To fully understand steroid hormone synthesis, regulation, and the mechanisms involved is challenging. Interplay and regulation of enzymes, cofactors, receptors, steroid hormones, and protein hormones within a single tissue are complex [1–10]. Recently, the role of steroid sulfates and the expression of sulfotransferase and sulfatase have been recognized as critical players in the regulation of steroid hormone production in a tissue [7, 11]. Quantitatively, the most important steroid hormone in the human circulation is dehydroepiandrostenedione-sulfate (DHEA-sulfate) with concentrations 100–10,000 times higher than circulating androgens and estrogens . The classical theory was that sulfate conjugation was strictly for enhanced clearance of steroid hormones due to increased water solubility and inability to bind to steroid receptors . More recently, increased biological half-life of sulfo-conjugates and desulfation as a path to free steroids are recognized as potential alternative roles [1, 2, 7, 14].
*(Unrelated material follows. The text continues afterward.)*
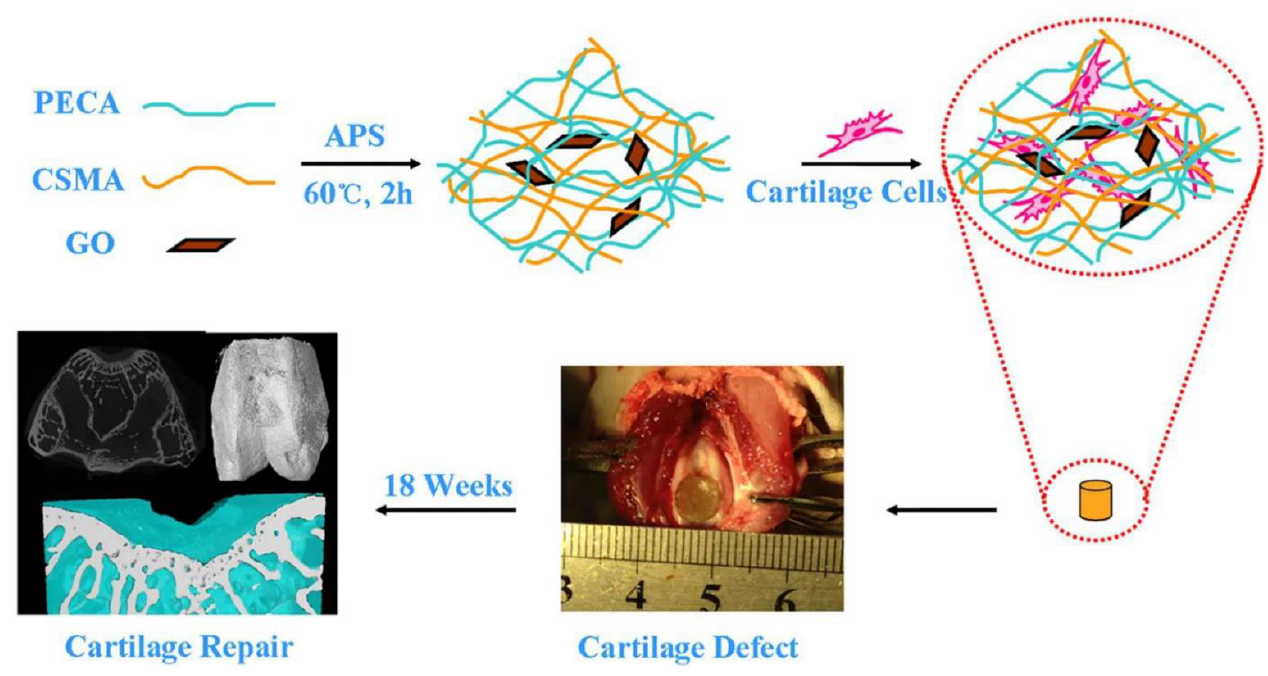
Figure 10. CSMA/PECA/GO hybrid scaffold in bone tissue engineering application (cartilage repairing) [210].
To our knowledge, this study provides the most comprehensive assessment of steroid tissue concentrations in the boar to date. Although the steroids evaluated were extensive, the pheromone androstenone was not included in the panel. Testicular concentrations detected in this study were consistent with the testicular origin indicated for previously described steroid sulfates . In contrast to a previous suggestion that dihydrotestosterone increased from puberty to maturity , our data do not suggest an increase in dihydrotestosterone in either the testis or the prostate although our data did not include comparisons with prepuberal timepoints. Apparent age-related decreases in testicular steroids among vehicle-treated boars may reflect increased testicular mass, due at least in part to increased spermatogenesis. Our multi-tissue approach in combination with a broad steroid profile provide critical information on the role of each of these tissues in steroidogenesis, steroid intracrinology, and steroid sulfate metabolism.
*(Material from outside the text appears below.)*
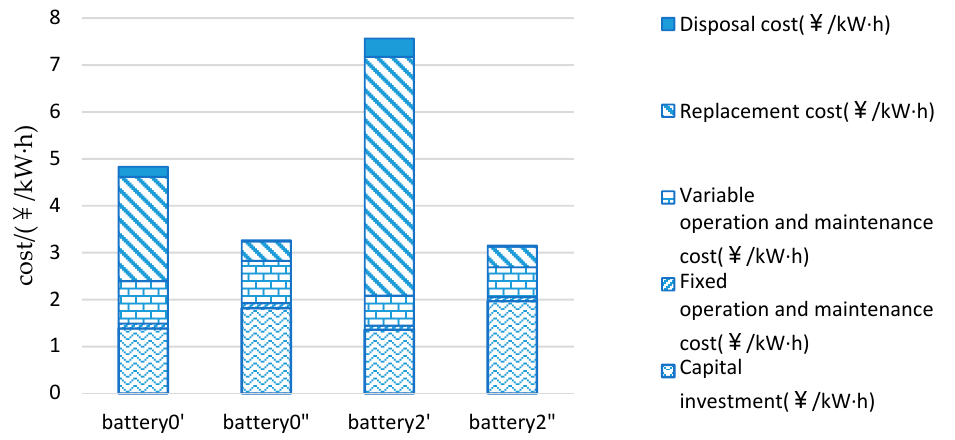
Figure 12. Life-Cycle Cost (LCC) per kW · h comparison before and after the second-stage optimization.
A multi-tissue approach in combination with aromatase inhibition and investigation of a broad array of steroids, revealed complexity and unique roles for individual organs in steroid hormone synthesis. Results from animals treated with letrozole displayed the primary role of the testis in synthesis of estrogens and estrogen sulfates, and suggested the dependence of the prostate on sulfated testis-derived steroid hormone precursors. Furthermore, individual organs may maintain tissue-specific profiles of active steroid hormones independent of systemic influences. Our research sheds light on the critical regulatory role of steroid sulfates in a tissue and suggests future research on the interplay of free and sulfo-conjugated steroid hormones within a tissue.